Sauf que si Lucien Jeunesse était d’une grande modestie, n’outrepassant pas sa fonction, c'est-à-dire, par sa voix de stentor, tenir en éveil un public que l’assoupissement propre au début de digestion aurait pu distraire, il en va autrement de Nagui. Celui-ci se sent investi de missions - celle, par exemple, de convertir au veganisme ses téléspectateurs, ce qui, pour un public massivement composés de boomers ruraux, est audacieux - et a des prétentions intellectuelles. Pour chaque question, Nagui donne la - et surtout SA - bonne réponse. Assorti de SON petit commentaire, SA vérité.
Le 19 juin, l’une des questions était : « En 1939, sous quel nom le cardinal Pacelli est-il devenu pape ? » Pie XII, bien sûr. Et Nagui, à qui l’on n’avait rien demandé, de glisser aussi sec, l’air de ne pas y toucher, que ce pape n’avait d’ailleurs pas été très clair vis-à-vis de la montée du nazisme.
Rien que ça ! Parce que, bien sûr, Nagui est historien. A compulsé sans doute les archives sur le sujet, déclassifiées sur ordre du pape François en mars 2020 ?
Comme l’écrivait l’archiviste du Vatican, Johan Ickx, dans Le Figaro du 25 septembre, « la perception positive portée sur Pie XII juste après la guerre a été balayée par la pièce de Hochhuth, Le Vicaire, une création des services secrets soviétiques qui a joué un grand rôle dans le retournement de l’opinion publique dans tout l’Occident.

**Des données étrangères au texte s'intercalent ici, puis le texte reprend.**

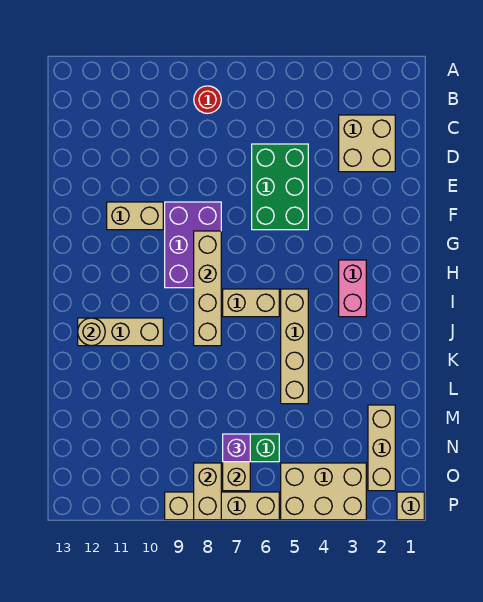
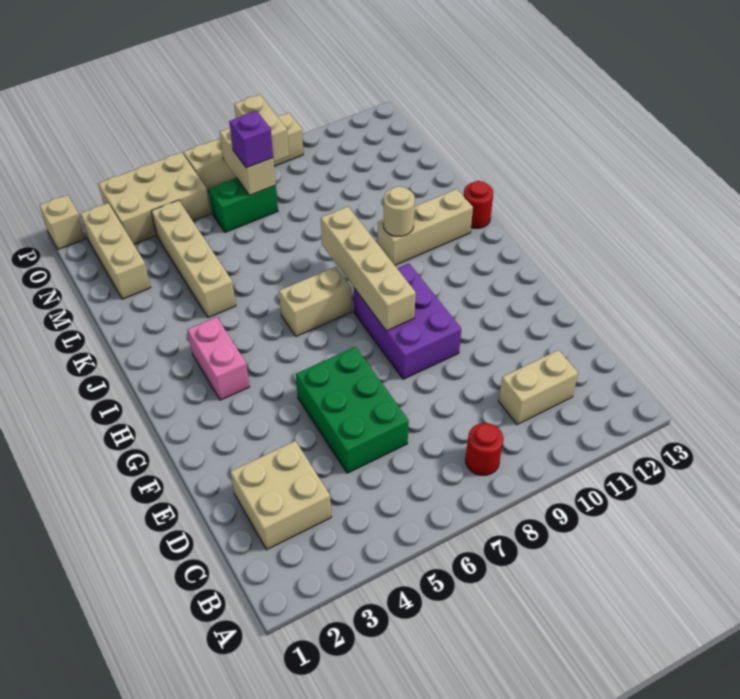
tan 1x2 brick [107,202,163,230] -> tan 1x2 brick moved to [498,350,578,425]
tan 1x4 brick [281,289,308,404] -> tan 1x4 brick moved to [151,200,236,318]
tan 1x1 round brick [78,318,105,346] -> tan 1x1 round brick moved to [383,186,415,236]
none -> red 1x1 round brick [463,181,493,228]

Tous les historiens ont pris l’acte d’accusation de cette invention théâtrale - ami des nazis, Pie XII aurait sciemment détourné le regard et gardé le silence sur la persécution et l’extermination des Juifs - comme point de départ pour construire leur "vérité", mais sans connaître les pièces essentielles et originales. »
Oubliée, « la réalité d’une aide constante du Vatican aux Juifs de toute l’Europe - individus ou familles, via l’action d’un desk officer de la secrétairerie d’État ».
Occultée, « la rupture diplomatique définitive entre l’Église catholique et le gouvernement nazi, le 17 mars 1943, après la découverte d’une note du Saint-Siège critiquant la persécution religieuse pratiquée en Allemagne et dans les territoires occupés ».
L’archiviste parle pourtant d’une aide du Vatican « massive » : « Le Saint-Siège a mis en branle un réseau international d’aide et de secours qui a continué à fonctionner là ou d’autres organisations ont cessé d’agir (par impossibilité) 24 heures sur 24. »
Nagui a-t-il, par ailleurs, eu connaissance de l’encyclique Mit brennender Sorge, publiée le 10 mars 1937 par le prédécesseur de Pie XII ? Frappé d'illégalité sous le régime nazi, son texte est distribué secrètement dans toutes les paroisses d'Allemagne pour y être lu le dimanche des Rameaux, et en allemand plutôt qu’en latin, eu égard à son caractère politique afin d’être diffusé au plus grand nombre, et qui dénonçait l'idéologie nationale-socialiste ?
Nagui, qui jette l’opprobre sur l’un de leurs pontifes, a-t-il seulement une vague idée de la persécution massive dont ont fait l’objet les catholiques, durant cette guerre ? En attendant, c’est bien lui qui distille à dose homéopathique, chaque jour, ses leçons d’Histoire recuites et faisandées à une population qui n’a guère d’autre choix que les avaler. Via un pauvre jeu télévisé.